Preuve supplémentaire que ce besoin constant de montrer à ses congénères que l’on se tue à la tâche est une manière de bomber le torse, cette stratégie serait en fait très souvent basée sur des mensonges. Selon une étude récente publiée par l’agence Havas, 51 % des travailleurs avouent en rajouter quand ils affirment « être débordés ». L’étude affirme que « notre problème avec le temps, ce n’est pas tant que nous n’en avons pas assez, mais plutôt que nous associons le fait d’être débordé avec le fait d’avoir une vie qui a du sens ». C’est ce qu’expliquait Tim Kreider dans une tribune publiée sur le site du New York Times : « Le fait d’être occupé est un réconfort existentiel, une barrière contre le sentiment de vide.
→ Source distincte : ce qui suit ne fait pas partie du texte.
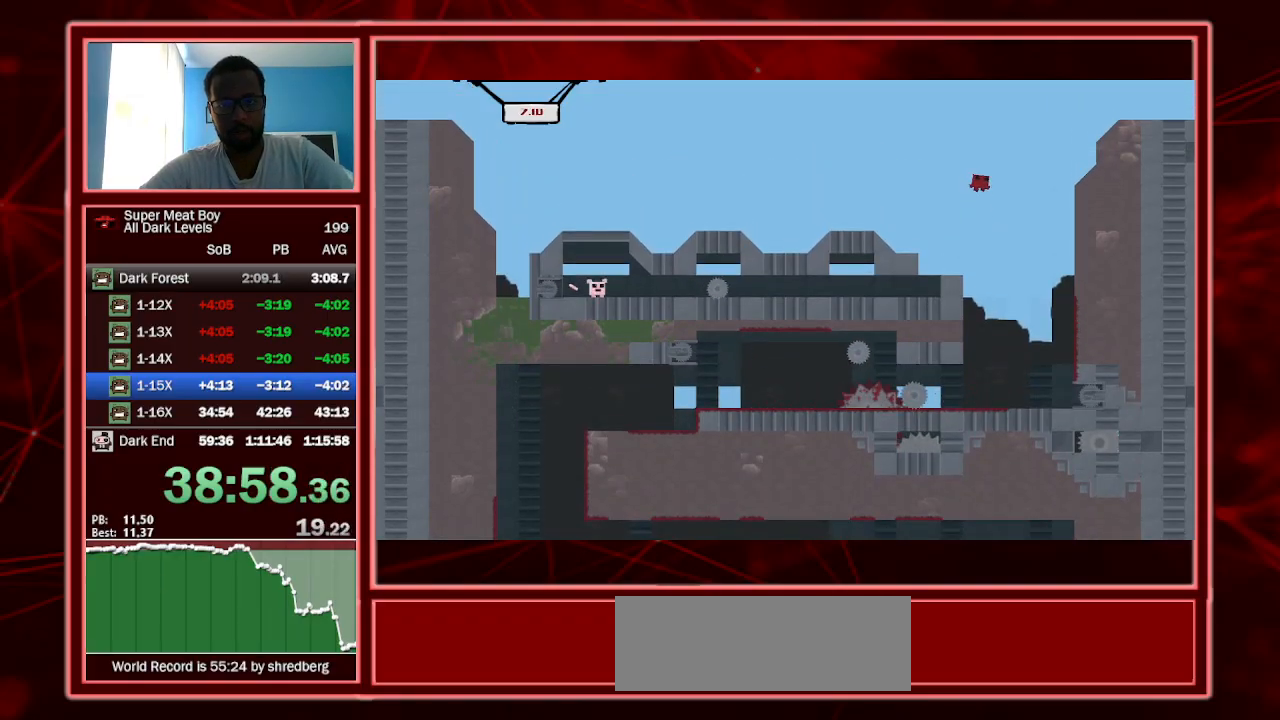
{"keys": ["left", "shift"], "events": [[300, "left", "down"], [334, "space", "up"], [400, "left", "up"], [500, "left", "down"]]}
Bien sûr, votre vie ne peut être insignifiante ou triviale si vous avez plein de choses à faire. »

C’est aussi particulièrement énervant, car il n’est pas rare de sentir une pointe de jalousie face à quelqu’un qui semble « très occupé », tant notre société semble être en admiration devant eux. Il m’est même déjà arrivé de culpabiliser – seulement quelques instants – après avoir posé des vacances, comme si j’abandonnais un bébé sur une aire d’autoroute de l’est de la France. Ce qui est de toute évidence un raisonnement complètement stupide. On passe notre vie à se battre pour avoir plus de vacances et plus de fric, mais on culpabilise quand il faut les prendre. Mais c’est aussi peut-être simplement la conséquence d’un syndrome de Stockholm face à son job, noyé dans une société judéo-chrétienne et un marché du travail catastrophique qui pousse chacun d’entre nous à nous estimer heureux de ce que nous avons.

Pour conclure, avoir l’air occupé est devenu une façon simple de se détacher de la masse. La folie des Français pour l’entreprenariat et le monde des start-up en sont une preuve, un genre de « capitalisme lumineux baigné de lumière californienne », comme l’analyse Éric Sadin, philosophe et auteur de La Silicolonisation du monde. Même si la possibilité de se faire plein de blé semble être une motivation ultime pour certaines personnes, montrer au monde que vous servez à quelque chose en lançant un projet qui coulera sans doute dans les six mois semble être la seule façon qu’ont trouvé les Français pour s’affirmer socialement, et pouvoir enfin prononcer le Graal : « J’ai lancé ma boîte, du coup j’arrête pas en ce moment, tu vois ? » Non, désolé.